There are now almost 160,000 U.S. troops in Iraq. That's more than at any time since the war began.
The invasion force that toppled Saddam Hussein in 2003 was more than 10,000 troops smaller than the force in Iraq today.
Whatever happens over the remaining 18 months of the Bush presidency, one thing is clear: It will be up to the next president -- or presidents -- to figure a way out of Iraq.
In January, President Bush announced a new strategy for Iraq, including a "surge" of nearly 30,000 additional U.S. troops into the war zone.
The new plan was an abrupt departure from the strategy pursued under the leadership of former Defense Secretary Donald Rumsfeld and the outgoing commander in Iraq, Gen. George Casey.
Rumsfeld and Casey had pursued a strategy that centered on the training of Iraqi security forces and gradually reducing the number of U.S. troops in Iraq. The mantra of the old strategy: "As they stand up, we stand down."
Both Rumsfeld and Casey were skeptical about sending more U.S. troops, arguing it was time to force the Iraqis to take more responsibility, or as Rumsfeld put it, "We're going to have to take our hands off the bicycle seat."
The surge may have been announced in January, but it did not happen overnight. Moving thousands of additional soldiers and Marines into a war zone takes time. The surge wasn't even complete until the end of June.
Under the command of Gen. David Petraeus, this beefed-up force is fighting a counterinsurgency war, driving insurgents out of Baghdad, block by block, and then staying in those neighborhoods to ensure they remain secure. The idea is to protect the local population and, in the process, turn the general population against the insurgents.

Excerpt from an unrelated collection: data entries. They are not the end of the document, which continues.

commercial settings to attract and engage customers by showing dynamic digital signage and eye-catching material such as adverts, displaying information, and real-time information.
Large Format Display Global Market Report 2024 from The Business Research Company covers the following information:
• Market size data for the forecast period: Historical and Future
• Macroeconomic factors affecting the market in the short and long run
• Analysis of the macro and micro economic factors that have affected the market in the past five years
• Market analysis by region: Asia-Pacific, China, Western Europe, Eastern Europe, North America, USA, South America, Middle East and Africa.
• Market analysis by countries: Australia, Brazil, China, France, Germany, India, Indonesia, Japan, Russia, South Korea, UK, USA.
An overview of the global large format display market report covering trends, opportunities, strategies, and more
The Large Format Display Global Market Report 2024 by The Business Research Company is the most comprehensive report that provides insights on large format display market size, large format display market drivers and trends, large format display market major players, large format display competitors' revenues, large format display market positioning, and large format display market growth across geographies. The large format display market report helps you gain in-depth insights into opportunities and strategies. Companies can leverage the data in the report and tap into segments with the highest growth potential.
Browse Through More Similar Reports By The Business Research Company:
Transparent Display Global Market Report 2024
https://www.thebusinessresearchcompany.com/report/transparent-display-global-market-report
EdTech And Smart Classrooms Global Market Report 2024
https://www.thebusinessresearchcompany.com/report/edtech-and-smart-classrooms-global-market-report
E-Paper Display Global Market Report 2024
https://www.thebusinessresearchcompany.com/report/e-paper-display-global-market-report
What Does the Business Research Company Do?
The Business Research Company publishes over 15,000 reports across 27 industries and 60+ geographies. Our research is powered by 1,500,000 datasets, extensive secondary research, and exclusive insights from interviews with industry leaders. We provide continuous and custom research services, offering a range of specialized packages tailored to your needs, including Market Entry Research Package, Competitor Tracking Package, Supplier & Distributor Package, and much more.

Democrats almost universally opposed the president's new strategy, calling it an "escalation." Some Republicans agreed.
Many of these critics argued that Iraq is now in a civil war and that it is time to start getting American forces out of the country, leaving it up to the Iraqis to resolve their differences.
Even under the new strategy, however, the United States is eventually supposed to take that hand off the bicycle seat. The surge is supposed to reduce the violence long enough for Iraq's warring factions to resolve some of their differences.

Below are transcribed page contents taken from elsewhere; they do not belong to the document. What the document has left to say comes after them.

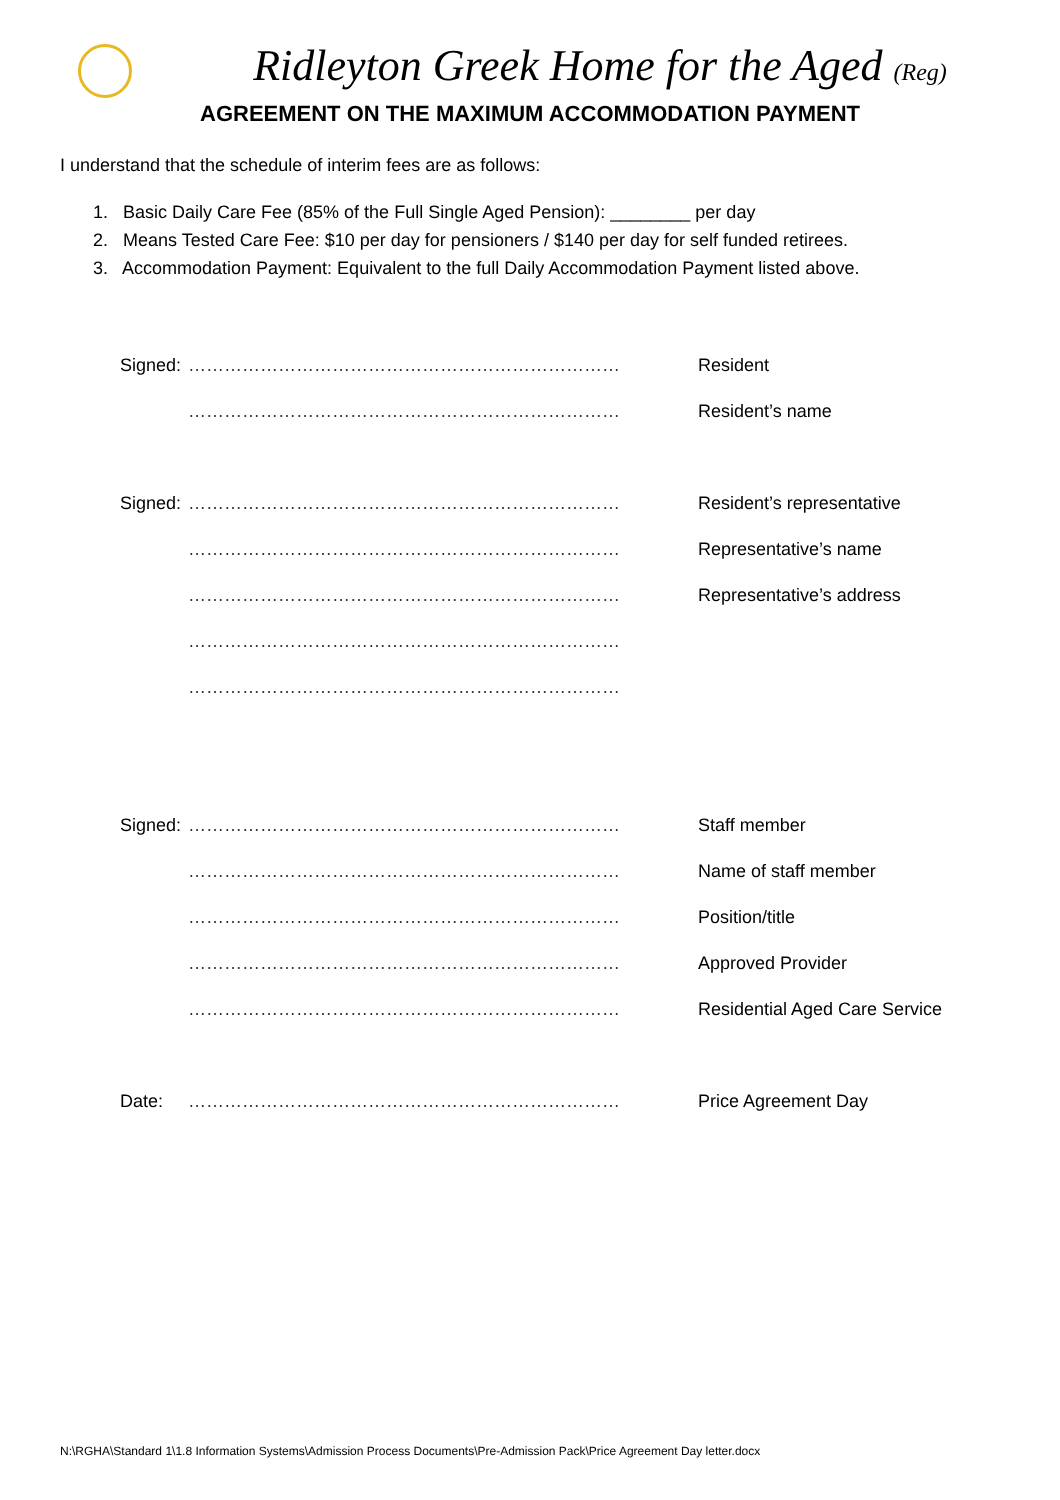Ridleyton Greek Home for the Aged (Reg)
AGREEMENT ON THE MAXIMUM ACCOMMODATION PAYMENT
I understand that the schedule of interim fees are as follows:
1. Basic Daily Care Fee (85% of the Full Single Aged Pension): ________ per day
2. Means Tested Care Fee: $10 per day for pensioners / $140 per day for self funded retirees.
3. Accommodation Payment: Equivalent to the full Daily Accommodation Payment listed above.
| Signed: | ……………………………………………………………… | Resident |
| | ……………………………………………………………… | Resident’s name |
| Signed: | ……………………………………………………………… | Resident’s representative |
| | ……………………………………………………………… | Representative’s name |
| | ……………………………………………………………… | Representative’s address |
| | ……………………………………………………………… | |
| | ……………………………………………………………… | |
| Signed: | ……………………………………………………………… | Staff member |
| | ……………………………………………………………… | Name of staff member |
| | ……………………………………………………………… | Position/title |
| | ……………………………………………………………… | Approved Provider |
| | ……………………………………………………………… | Residential Aged Care Service |
| Date: | ……………………………………………………………… | Price Agreement Day |
N:\RGHA\Standard 1\1.8 Information Systems\Admission Process Documents\Pre-Admission Pack\Price Agreement Day letter.docx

As Defense Secretary Robert Gates put it: "We are buying them time for political reconciliation, and every day we buy them we buy with American blood."

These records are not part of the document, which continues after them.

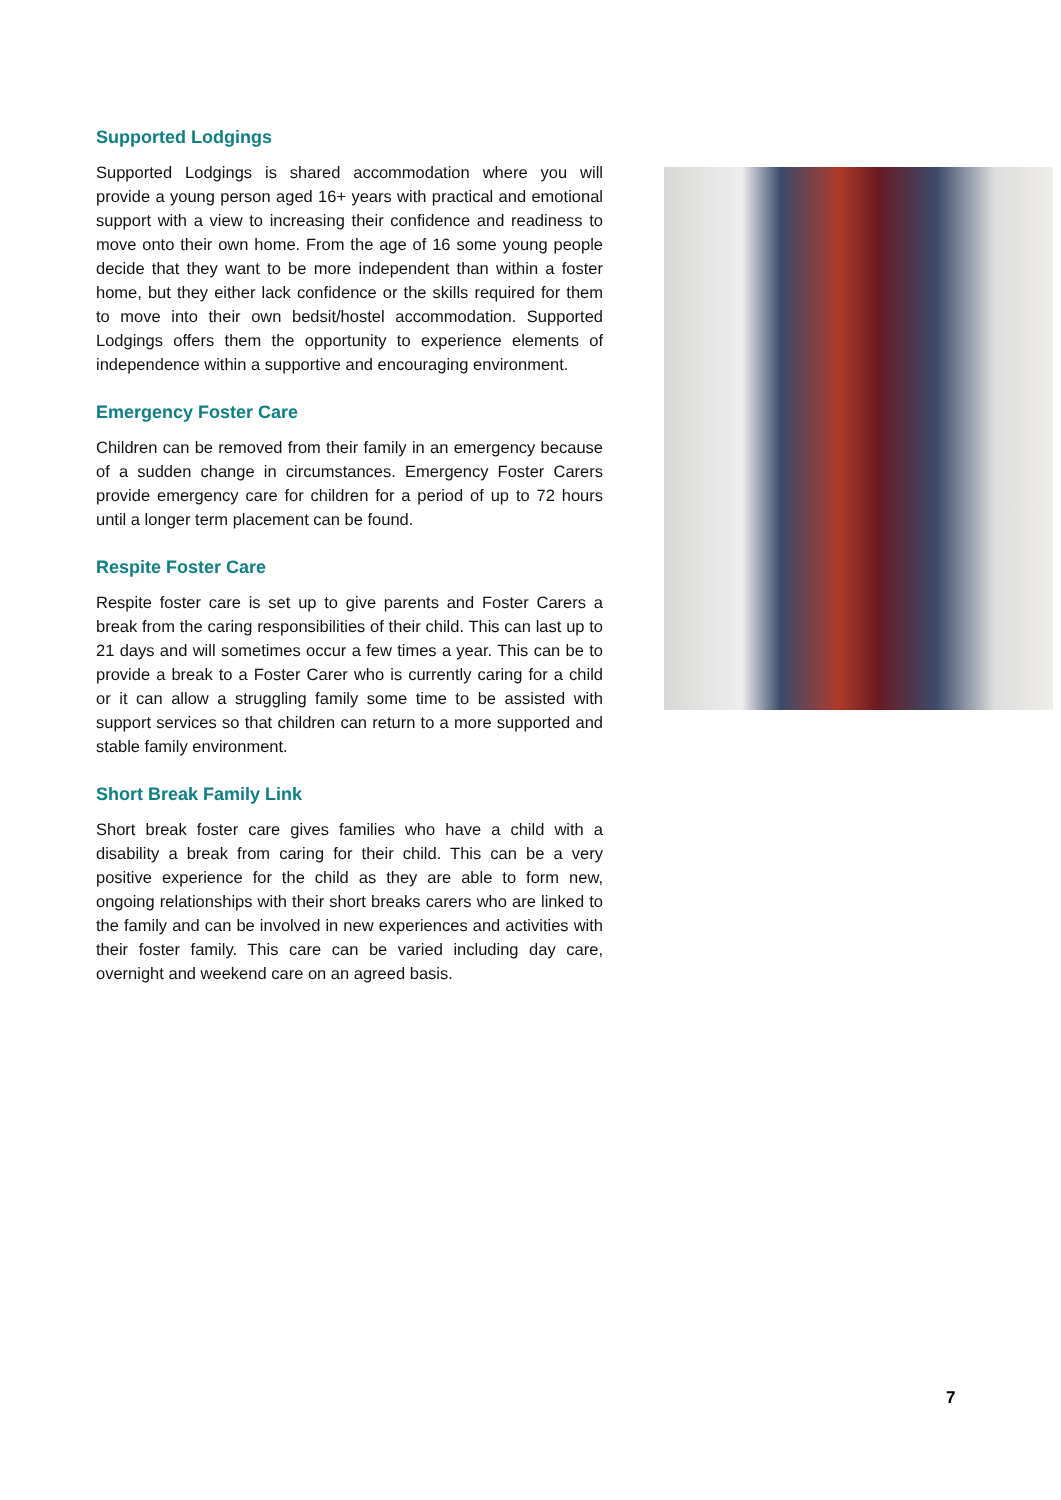Supported Lodgings
Supported Lodgings is shared accommodation where you will provide a young person aged 16+ years with practical and emotional support with a view to increasing their confidence and readiness to move onto their own home. From the age of 16 some young people decide that they want to be more independent than within a foster home, but they either lack confidence or the skills required for them to move into their own bedsit/hostel accommodation. Supported Lodgings offers them the opportunity to experience elements of independence within a supportive and encouraging environment.
Emergency Foster Care
Children can be removed from their family in an emergency because of a sudden change in circumstances. Emergency Foster Carers provide emergency care for children for a period of up to 72 hours until a longer term placement can be found.
Respite Foster Care
Respite foster care is set up to give parents and Foster Carers a break from the caring responsibilities of their child. This can last up to 21 days and will sometimes occur a few times a year. This can be to provide a break to a Foster Carer who is currently caring for a child or it can allow a struggling family some time to be assisted with support services so that children can return to a more supported and stable family environment.
Short Break Family Link
Short break foster care gives families who have a child with a disability a break from caring for their child. This can be a very positive experience for the child as they are able to form new, ongoing relationships with their short breaks carers who are linked to the family and can be involved in new experiences and activities with their foster family. This care can be varied including day care, overnight and weekend care on an agreed basis.
7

There's certainly been a lot of American blood spilled in Iraq since the invasion of Iraq on March 20, 2003. At least 3,698 American troops have died in Iraq. Nearly 30,000 have been injured, including at least 859 amputees.
Petraeus, who has a Ph.D. in international relations from Princeton University, is considered the military's pre-eminent expert on counterinsurgency war.
He has often said that the average counterinsurgency war takes 10 years to fight. But Petraeus knows that he won't have that long to fight this war.
As public support for the war has eroded, momentum in Congress has grown for forcing a withdrawal of U.S. troops.
In May, Congress voted in favor of a timetable for withdrawing U.S. forces. The bill would have required a withdrawal to begin this year and set a goal of withdrawing all U.S. forces by March 2008.
But Bush vetoed the bill, and the Democrats did not have votes to override the veto. Democrats will try again in September.